Texte support:
Le rapport d’autopsie de la jeune Lyhanna, dont la mort a bouleversé le département du Gers, livre des conclusions accablantes. Les médecins légistes ont mis en évidence des violences sexuelles ainsi que l’usage d’un morceau de scotch pour réduire au silence l’adolescente de 13 ans. Par ailleurs, des prélèvements effectués sur la dépouille ont permis d’identifier l’ADN de Jérôme Barella, déjà placé en garde à vue depuis la découverte du corps.
Des preuves matérielles et génétiques
Selon les informations issues des analyses scientifiques, le scotch utilisé pour bâillonner la victime aurait été appliqué sur son visage, obstruant partiellement les voies respiratoires. Le geste, d’une violence extrême, a contribué au décès de l’enfant, bien que la cause exacte de la mort n’ait pas encore été officiellement communiquée dans le détail. Les examens indiquent également que Lyhanna a subi un viol, ce que confirme la présence de traces biologiques appartenant au suspect.

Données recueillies
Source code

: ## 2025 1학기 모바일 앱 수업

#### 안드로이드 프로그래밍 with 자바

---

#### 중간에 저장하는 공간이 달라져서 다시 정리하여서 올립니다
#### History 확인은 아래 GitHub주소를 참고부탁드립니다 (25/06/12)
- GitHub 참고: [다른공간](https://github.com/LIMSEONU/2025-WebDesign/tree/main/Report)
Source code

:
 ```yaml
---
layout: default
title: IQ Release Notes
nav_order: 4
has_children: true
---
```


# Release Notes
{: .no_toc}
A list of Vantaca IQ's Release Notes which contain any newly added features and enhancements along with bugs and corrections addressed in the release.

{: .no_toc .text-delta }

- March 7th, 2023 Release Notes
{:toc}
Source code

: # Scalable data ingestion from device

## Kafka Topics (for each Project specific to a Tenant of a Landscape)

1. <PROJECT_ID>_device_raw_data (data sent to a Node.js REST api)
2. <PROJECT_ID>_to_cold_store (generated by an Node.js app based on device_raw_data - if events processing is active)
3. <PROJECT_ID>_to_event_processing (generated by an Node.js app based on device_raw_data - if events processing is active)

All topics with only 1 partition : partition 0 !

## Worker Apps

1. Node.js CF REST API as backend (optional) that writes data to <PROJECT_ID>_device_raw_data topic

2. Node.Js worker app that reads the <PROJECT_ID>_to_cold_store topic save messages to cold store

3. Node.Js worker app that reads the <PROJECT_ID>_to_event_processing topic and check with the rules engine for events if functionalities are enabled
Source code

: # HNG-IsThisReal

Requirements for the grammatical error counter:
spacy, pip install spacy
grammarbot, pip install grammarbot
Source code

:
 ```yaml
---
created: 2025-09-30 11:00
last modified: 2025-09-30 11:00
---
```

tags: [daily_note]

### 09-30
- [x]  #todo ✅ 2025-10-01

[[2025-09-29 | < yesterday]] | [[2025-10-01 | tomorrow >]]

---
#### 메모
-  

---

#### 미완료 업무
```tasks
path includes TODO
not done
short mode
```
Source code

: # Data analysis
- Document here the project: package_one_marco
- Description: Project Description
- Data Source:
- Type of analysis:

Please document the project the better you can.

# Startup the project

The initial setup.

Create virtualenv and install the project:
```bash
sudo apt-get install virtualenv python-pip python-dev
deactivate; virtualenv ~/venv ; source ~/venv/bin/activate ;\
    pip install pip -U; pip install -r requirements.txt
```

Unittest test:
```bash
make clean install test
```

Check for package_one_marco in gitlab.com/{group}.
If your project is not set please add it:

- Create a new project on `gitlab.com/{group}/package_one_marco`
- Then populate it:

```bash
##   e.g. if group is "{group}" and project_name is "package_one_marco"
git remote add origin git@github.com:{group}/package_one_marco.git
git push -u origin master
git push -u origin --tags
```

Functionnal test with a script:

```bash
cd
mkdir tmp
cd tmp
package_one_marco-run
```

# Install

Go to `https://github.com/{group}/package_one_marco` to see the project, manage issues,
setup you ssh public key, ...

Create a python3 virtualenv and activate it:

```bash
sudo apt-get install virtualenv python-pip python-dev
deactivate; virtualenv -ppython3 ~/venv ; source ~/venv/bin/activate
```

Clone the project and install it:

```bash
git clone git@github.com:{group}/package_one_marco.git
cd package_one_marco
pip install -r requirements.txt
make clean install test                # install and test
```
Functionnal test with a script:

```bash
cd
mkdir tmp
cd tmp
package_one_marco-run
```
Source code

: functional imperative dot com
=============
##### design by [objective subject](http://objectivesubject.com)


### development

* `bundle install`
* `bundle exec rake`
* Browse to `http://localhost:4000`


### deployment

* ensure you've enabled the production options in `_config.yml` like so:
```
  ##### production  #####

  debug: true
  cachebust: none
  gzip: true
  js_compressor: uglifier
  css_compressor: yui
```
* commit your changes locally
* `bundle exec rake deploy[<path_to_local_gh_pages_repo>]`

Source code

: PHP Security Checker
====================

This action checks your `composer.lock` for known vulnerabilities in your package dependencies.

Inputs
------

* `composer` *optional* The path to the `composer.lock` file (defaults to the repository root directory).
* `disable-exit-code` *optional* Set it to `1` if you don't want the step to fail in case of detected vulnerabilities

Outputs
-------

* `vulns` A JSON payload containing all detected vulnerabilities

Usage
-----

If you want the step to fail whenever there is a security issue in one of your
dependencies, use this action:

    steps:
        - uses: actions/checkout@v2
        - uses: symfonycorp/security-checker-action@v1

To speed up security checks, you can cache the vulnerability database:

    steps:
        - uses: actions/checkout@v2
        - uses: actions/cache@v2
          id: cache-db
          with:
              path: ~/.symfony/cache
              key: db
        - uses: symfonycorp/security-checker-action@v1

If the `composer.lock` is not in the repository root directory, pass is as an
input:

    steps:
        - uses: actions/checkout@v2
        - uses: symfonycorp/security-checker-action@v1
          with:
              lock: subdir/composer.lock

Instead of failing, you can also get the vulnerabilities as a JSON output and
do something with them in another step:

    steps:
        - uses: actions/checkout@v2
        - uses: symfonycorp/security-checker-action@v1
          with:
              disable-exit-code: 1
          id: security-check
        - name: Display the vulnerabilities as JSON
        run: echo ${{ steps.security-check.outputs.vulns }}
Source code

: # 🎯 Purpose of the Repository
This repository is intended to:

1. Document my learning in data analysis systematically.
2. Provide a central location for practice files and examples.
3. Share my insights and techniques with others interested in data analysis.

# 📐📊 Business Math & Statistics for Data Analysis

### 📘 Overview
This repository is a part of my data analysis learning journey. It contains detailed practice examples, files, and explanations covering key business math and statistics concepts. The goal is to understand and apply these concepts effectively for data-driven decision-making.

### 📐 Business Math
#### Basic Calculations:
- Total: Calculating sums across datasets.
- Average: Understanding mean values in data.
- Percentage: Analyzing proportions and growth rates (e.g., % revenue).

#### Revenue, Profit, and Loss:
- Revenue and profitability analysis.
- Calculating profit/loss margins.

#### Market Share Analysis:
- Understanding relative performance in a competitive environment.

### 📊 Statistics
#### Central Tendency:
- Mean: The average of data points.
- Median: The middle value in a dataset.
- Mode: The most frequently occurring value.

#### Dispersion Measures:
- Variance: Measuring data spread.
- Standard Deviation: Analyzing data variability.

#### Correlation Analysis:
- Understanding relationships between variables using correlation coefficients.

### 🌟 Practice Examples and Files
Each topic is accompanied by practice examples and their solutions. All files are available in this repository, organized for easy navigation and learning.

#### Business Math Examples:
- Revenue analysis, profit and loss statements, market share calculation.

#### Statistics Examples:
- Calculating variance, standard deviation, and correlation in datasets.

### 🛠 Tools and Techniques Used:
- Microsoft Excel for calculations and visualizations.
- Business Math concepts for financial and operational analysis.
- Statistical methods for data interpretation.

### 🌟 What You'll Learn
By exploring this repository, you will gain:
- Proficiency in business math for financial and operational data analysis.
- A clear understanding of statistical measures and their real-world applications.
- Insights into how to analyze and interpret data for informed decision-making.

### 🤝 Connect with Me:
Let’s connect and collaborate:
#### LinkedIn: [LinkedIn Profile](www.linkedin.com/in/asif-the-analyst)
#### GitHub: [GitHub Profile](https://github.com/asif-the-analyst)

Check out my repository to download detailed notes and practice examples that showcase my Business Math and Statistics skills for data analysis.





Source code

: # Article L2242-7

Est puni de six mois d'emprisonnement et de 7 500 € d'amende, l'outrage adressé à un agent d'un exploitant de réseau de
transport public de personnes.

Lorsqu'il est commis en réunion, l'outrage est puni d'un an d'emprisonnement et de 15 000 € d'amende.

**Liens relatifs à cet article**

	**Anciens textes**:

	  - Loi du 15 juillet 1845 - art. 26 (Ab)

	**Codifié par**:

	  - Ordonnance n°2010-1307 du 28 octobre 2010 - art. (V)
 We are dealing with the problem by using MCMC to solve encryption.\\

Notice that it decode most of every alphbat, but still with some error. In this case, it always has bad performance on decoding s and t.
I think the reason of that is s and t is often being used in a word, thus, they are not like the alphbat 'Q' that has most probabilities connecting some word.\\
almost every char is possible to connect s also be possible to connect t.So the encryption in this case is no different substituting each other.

Consigne:
Recopiez intégralement le texte support sur l'autopsie de Lyhanna, sans en modifier un seul caractère. Les entrées proviennent d'une source distincte.

Corrigé:
Le rapport d’autopsie de la jeune Lyhanna, dont la mort a bouleversé le département du Gers, livre des conclusions accablantes. Les médecins légistes ont mis en évidence des violences sexuelles ainsi que l’usage d’un morceau de scotch pour réduire au silence l’adolescente de 13 ans. Par ailleurs, des prélèvements effectués sur la dépouille ont permis d’identifier l’ADN de Jérôme Barella, déjà placé en garde à vue depuis la découverte du corps.
Des preuves matérielles et génétiques
Selon les informations issues des analyses scientifiques, le scotch utilisé pour bâillonner la victime aurait été appliqué sur son visage, obstruant partiellement les voies respiratoires. Le geste, d’une violence extrême, a contribué au décès de l’enfant, bien que la cause exacte de la mort n’ait pas encore été officiellement communiquée dans le détail. Les examens indiquent également que Lyhanna a subi un viol, ce que confirme la présence de traces biologiques appartenant au suspect.